You can parallelize simulations in two ways:

  1. You can do independent parallel simulations with the @threads-macro[1] or with the Distributed standard library.
  2. You can execute a single simulation on multiple threads to speed it up.

Multi-Threading (Experimental)

Multithreading of simulations is introduced with DiscreteEvents v0.3 and will take some time to become stable. Please try it out and report your problems!

If we compute events of a DES on parallel cores of a computer, we may reverse a sequence $\;e_i, e_j\;$ to $\;e_j, e_i\;$. If there is causality between those events, we have a problem. Therefore we cannot spawn arbitrary events to parallel cores without altering causality and the simulated outcome.

Fortunately not all events in larger DES are strongly coupled. For most practical purposes we can divide systems into subsystems where events depend on each other but not or only statistically on events in other subsystems. Subsystems have local time and their clocks get synchronized periodically.

Thread-local Clocks

With PClock we introduce parallel local clocks on each thread. The master clock on thread 1 synchronizes with its parallel clocks each chosen time interval $\;Δt\;$. Synchronization takes some time and the slowest thread with the biggest workload (usually thread 1) sets the pace for the whole computation.

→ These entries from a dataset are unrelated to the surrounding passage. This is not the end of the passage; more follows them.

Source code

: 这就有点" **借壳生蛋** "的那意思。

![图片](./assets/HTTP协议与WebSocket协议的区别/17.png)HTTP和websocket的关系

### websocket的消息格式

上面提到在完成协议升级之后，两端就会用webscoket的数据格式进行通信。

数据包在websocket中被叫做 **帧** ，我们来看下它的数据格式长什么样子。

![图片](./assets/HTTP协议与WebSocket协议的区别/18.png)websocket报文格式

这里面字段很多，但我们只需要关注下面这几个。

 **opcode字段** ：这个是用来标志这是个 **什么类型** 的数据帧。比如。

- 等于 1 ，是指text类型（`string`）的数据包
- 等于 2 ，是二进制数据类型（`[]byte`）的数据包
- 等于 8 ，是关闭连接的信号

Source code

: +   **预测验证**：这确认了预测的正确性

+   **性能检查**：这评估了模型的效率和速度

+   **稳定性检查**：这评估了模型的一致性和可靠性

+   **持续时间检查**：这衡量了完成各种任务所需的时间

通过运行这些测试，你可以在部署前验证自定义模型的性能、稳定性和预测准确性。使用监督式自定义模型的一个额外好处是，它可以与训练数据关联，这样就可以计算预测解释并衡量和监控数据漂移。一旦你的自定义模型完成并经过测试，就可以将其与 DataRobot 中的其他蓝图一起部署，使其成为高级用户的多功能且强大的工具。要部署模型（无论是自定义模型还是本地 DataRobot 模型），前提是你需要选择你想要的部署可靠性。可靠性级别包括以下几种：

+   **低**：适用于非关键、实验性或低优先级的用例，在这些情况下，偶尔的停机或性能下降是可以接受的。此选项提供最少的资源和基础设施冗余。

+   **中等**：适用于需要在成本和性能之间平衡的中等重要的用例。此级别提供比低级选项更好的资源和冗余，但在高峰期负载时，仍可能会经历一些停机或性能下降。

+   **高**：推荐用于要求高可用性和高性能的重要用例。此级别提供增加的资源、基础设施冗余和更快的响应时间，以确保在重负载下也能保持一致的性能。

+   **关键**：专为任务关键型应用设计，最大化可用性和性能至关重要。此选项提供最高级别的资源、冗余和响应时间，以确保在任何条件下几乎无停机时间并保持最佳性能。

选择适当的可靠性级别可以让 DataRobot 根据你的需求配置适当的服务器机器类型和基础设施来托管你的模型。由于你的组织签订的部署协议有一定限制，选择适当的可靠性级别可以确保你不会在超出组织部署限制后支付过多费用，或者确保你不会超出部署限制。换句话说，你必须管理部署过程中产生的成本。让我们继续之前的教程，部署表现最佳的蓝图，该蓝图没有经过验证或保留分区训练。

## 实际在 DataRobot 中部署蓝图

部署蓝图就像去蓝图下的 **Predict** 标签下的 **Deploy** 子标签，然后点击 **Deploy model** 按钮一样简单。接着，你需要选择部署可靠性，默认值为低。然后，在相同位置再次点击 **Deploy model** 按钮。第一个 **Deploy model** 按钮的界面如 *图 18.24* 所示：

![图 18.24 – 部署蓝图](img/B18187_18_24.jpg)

When using the keywords cid or spawn with event!, periodic! and process! we can work with parallel clocks. Then

  • events and processes get registered to parallel clocks,
  • processes get started on parallel threads and
  • their functions get the thread local clock to delay! or wait! on it.

A user should avoid to share global variables between threads in order not to get race conditions. If thread-local subsystems get inputs from each other, they should communicate over Julia channels, which are thread safe.

When working on parallel threads, we have thread-local random number generators. Random number sequences therefore are not identical between single-threaded and multithreaded applications (see below). This usually causes also simulation results to be different.

Speedup and Balance

First results show a considerable speedup of multithreaded simulations vs single-threaded ones:

  1. The Multithreaded Assembly Line on DiscreteEventsCompanion took 1.58 s to run 63452 events on 8 parallel cores vs. 70287 events in 10.77 s on thread 1 of the same machine [2].
  2. If we put the simulated assembly operations only on threads 2-8, it took only 0.67 s.
  3. With all assembly operations together on thread 2, it took 4.96 s.

The 2nd and 3rd results show that considerable speedups can yet be realized by relieving thread 1 and distributing the workload between the other ones.

Random Numbers

To get reproducible but different random number sequences on each thread, you can seed the thread-specific global default random number generators with pseed!. It will seed! the thread-specific default RNGs with the given number multiplied by the thread id $n\times t_i$. Calls to rand() are thread-specific and will then use the seeded default RNGs.

At this time of writing all implicit calls to rand() in timed event!s or in delay! use the default RNGs.

Alternatively you can seed a thread-specific default RNG with:

using DiscreteEvents, Random

onthread(2) do  # seed the default RNG on thread 2
    Random.seed!(123)
end

Documentation and Examples

You can find more documentation and examples on DiscreteEventsCompanion.

  • 1Goldratt's Dice Game on DiscreteEventsCompanion illustrates how to do this.
  • 2Event count and line throughput are different between multi- and single-threaded because the random number sequence changes between these examples.